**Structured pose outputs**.
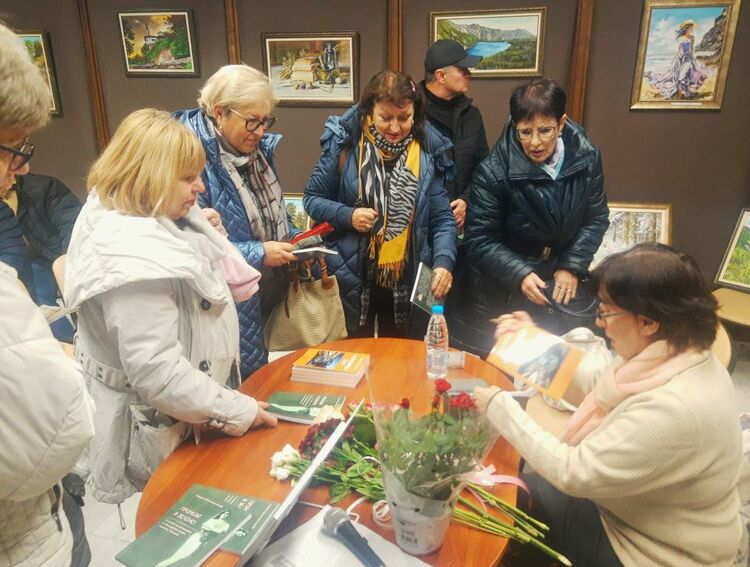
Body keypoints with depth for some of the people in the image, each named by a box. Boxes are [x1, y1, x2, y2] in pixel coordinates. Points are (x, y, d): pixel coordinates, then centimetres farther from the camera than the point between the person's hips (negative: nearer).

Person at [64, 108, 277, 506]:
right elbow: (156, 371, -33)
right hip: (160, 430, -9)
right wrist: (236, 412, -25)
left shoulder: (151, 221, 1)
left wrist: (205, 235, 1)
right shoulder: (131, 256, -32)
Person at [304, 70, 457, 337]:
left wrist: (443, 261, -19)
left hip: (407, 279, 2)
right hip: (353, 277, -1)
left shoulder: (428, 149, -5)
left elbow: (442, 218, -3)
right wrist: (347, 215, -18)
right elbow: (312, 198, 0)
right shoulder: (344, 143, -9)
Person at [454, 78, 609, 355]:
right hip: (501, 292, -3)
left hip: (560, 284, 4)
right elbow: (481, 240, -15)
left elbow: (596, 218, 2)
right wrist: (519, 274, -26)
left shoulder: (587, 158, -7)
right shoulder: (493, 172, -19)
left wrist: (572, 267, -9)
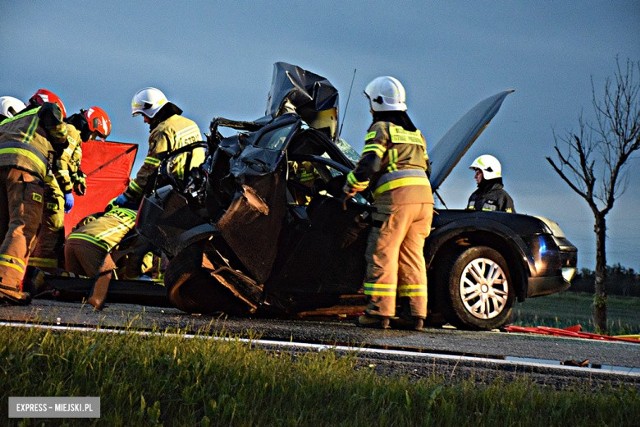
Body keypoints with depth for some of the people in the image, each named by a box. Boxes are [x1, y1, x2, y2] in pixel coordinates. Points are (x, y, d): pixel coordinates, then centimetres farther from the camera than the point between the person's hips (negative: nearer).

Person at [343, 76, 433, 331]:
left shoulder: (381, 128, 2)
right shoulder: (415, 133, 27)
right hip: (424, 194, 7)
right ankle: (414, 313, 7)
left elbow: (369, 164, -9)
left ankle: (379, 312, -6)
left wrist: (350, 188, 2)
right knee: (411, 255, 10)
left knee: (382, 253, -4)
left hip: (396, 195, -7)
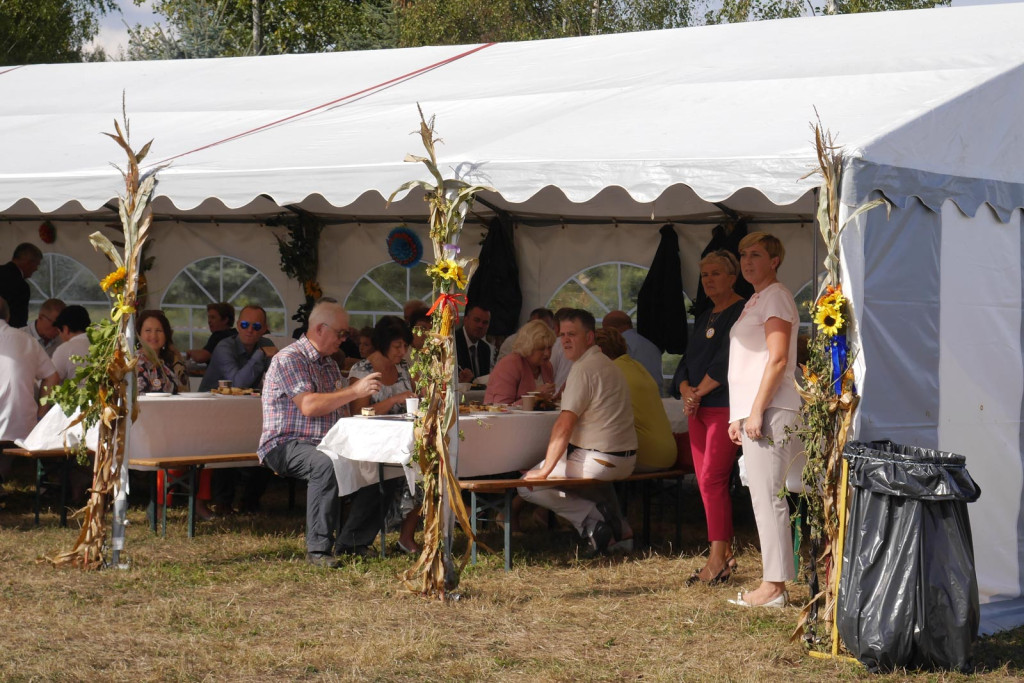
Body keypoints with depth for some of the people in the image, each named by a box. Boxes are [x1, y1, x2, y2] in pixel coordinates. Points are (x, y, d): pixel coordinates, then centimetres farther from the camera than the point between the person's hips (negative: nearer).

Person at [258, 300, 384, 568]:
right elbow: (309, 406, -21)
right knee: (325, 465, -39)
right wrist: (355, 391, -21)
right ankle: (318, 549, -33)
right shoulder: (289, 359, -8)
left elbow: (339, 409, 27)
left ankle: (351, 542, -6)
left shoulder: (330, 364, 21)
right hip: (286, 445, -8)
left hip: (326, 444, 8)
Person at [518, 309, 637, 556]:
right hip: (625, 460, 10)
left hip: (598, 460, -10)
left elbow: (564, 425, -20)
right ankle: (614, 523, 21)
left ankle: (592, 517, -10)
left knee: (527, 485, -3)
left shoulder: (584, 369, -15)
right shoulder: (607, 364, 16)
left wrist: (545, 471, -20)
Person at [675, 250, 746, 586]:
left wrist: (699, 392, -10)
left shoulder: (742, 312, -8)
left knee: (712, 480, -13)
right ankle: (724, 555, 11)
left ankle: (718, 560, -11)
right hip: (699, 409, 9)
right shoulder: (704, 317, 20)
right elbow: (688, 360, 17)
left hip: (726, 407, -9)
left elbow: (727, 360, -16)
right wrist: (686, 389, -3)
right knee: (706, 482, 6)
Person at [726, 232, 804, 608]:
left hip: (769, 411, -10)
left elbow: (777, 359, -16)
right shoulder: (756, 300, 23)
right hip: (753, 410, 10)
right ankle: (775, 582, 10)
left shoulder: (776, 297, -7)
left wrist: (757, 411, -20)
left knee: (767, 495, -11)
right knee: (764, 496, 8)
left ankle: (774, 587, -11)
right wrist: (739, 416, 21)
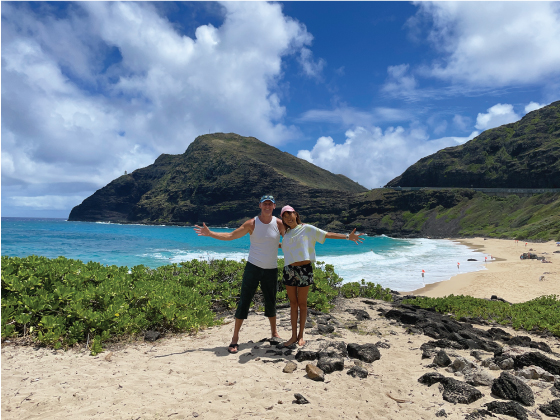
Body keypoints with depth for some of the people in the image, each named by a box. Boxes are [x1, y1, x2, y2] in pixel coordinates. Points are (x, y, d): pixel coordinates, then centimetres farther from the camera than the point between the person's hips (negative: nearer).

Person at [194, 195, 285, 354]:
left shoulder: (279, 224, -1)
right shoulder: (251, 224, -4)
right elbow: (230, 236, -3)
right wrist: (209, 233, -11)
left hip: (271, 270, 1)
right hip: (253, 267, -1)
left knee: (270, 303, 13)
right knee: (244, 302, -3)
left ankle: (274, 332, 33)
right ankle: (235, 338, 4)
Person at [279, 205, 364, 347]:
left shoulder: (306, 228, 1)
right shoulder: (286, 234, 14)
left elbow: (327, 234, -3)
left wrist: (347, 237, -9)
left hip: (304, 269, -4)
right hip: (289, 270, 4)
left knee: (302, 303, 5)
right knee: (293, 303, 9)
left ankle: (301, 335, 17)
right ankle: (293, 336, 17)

**INSTRUCTIONS TO FOLLOW**.
Restate the data word for word and exclude every picture.

**EXPECTED ANSWER**.
Body keypoints with depth for some of the people in the image, each named by a box. Boxes are [x1, y1, x2, y2] in pixel coordinates. Points are (x, y, d): pixel coordinates, then centimetres farther from the camera than the point between the person's hips (negative: nearer).

Person at [64, 108, 277, 506]:
right elbow: (156, 371, -33)
right hip: (160, 430, -9)
right wrist: (236, 412, -25)
left shoulder: (151, 221, 1)
left wrist: (205, 235, 1)
right shoulder: (131, 256, -32)
Person at [304, 70, 457, 337]:
left wrist: (443, 261, -19)
left hip: (407, 279, 2)
right hip: (353, 277, -1)
left shoulder: (428, 149, -5)
left elbow: (442, 218, -3)
right wrist: (347, 215, -18)
right elbow: (312, 198, 0)
right shoulder: (344, 143, -9)
Person at [454, 78, 609, 355]:
right hip: (501, 292, -3)
left hip: (560, 284, 4)
right elbow: (481, 240, -15)
left elbow: (596, 218, 2)
right wrist: (519, 274, -26)
left shoulder: (587, 158, -7)
right shoulder: (493, 172, -19)
left wrist: (572, 267, -9)
Body keypoints with depth for some of the people in the image, each named by a box. Boxes are [x1, y1, x2, y2] in pixel coordinates. Points are (x, y, d): pixel coordinates, then centimetres farther from the camera than the point between the person's hips (negative: nearer).

Person at [343, 76, 433, 331]:
left shoulder: (381, 128, 2)
right shoulder: (415, 133, 27)
right hip: (424, 194, 7)
right ankle: (414, 313, 7)
left elbow: (369, 164, -9)
left ankle: (379, 312, -6)
left wrist: (350, 188, 2)
right knee: (411, 255, 10)
left knee: (382, 253, -4)
left hip: (396, 195, -7)
Body keypoints with depth for some of the people in the image, each named by a box. Boxes are [x1, y1, x2, y2] in pixel coordinates. Points are (x, y, d): pixel coordinates, then centimetres farther from the camera than the point between the person's hips (negative: nearer).

Person at [258, 300, 384, 568]:
right elbow: (309, 406, -21)
right knee: (325, 465, -39)
right wrist: (355, 391, -21)
right ankle: (318, 549, -33)
right shoulder: (289, 359, -8)
left elbow: (339, 409, 27)
left ankle: (351, 542, -6)
left shoulder: (330, 364, 21)
right hip: (286, 445, -8)
left hip: (326, 444, 8)
Person at [518, 309, 637, 556]:
right hip: (625, 460, 10)
left hip: (598, 460, -10)
left elbow: (564, 425, -20)
right ankle: (614, 523, 21)
left ankle: (592, 517, -10)
left knee: (527, 485, -3)
left shoulder: (584, 369, -15)
right shoulder: (607, 364, 16)
left wrist: (545, 471, -20)
Person at [675, 250, 746, 586]:
left wrist: (699, 392, -10)
left shoulder: (742, 312, -8)
left knee: (712, 480, -13)
right ankle: (724, 555, 11)
left ankle: (718, 560, -11)
right hip: (699, 409, 9)
right shoulder: (704, 317, 20)
right elbow: (688, 360, 17)
left hip: (726, 407, -9)
left elbow: (727, 360, -16)
right wrist: (686, 389, -3)
right knee: (706, 482, 6)
Person at [726, 232, 804, 608]:
left hip: (769, 411, -10)
left elbow: (777, 359, -16)
right shoulder: (756, 300, 23)
right hip: (753, 410, 10)
right ankle: (775, 582, 10)
left shoulder: (776, 297, -7)
left wrist: (757, 411, -20)
left knee: (767, 495, -11)
right knee: (764, 496, 8)
left ankle: (774, 587, -11)
right wrist: (739, 416, 21)
Body keypoints with depth for some of the people in the image, each named by a box. Boxes are [x1, y1, x2, y2] in pixel coordinates. Points are (x, y, d): pixel coordinates, then centimetres farther from the camera than the point between the person's hips (negative: nearer).

Person at [194, 195, 285, 354]:
left shoulder: (279, 224, -1)
right shoulder: (251, 224, -4)
right elbow: (230, 236, -3)
right wrist: (209, 233, -11)
left hip: (271, 270, 1)
right hip: (253, 267, -1)
left knee: (270, 303, 13)
right knee: (244, 302, -3)
left ankle: (274, 332, 33)
right ankle: (235, 338, 4)
Person at [279, 205, 364, 347]:
left shoulder: (306, 228, 1)
right shoulder: (286, 234, 14)
left elbow: (327, 234, -3)
left wrist: (347, 237, -9)
left hip: (304, 269, -4)
right hip: (289, 270, 4)
left knee: (302, 303, 5)
right knee: (293, 303, 9)
left ankle: (301, 335, 17)
right ankle: (293, 336, 17)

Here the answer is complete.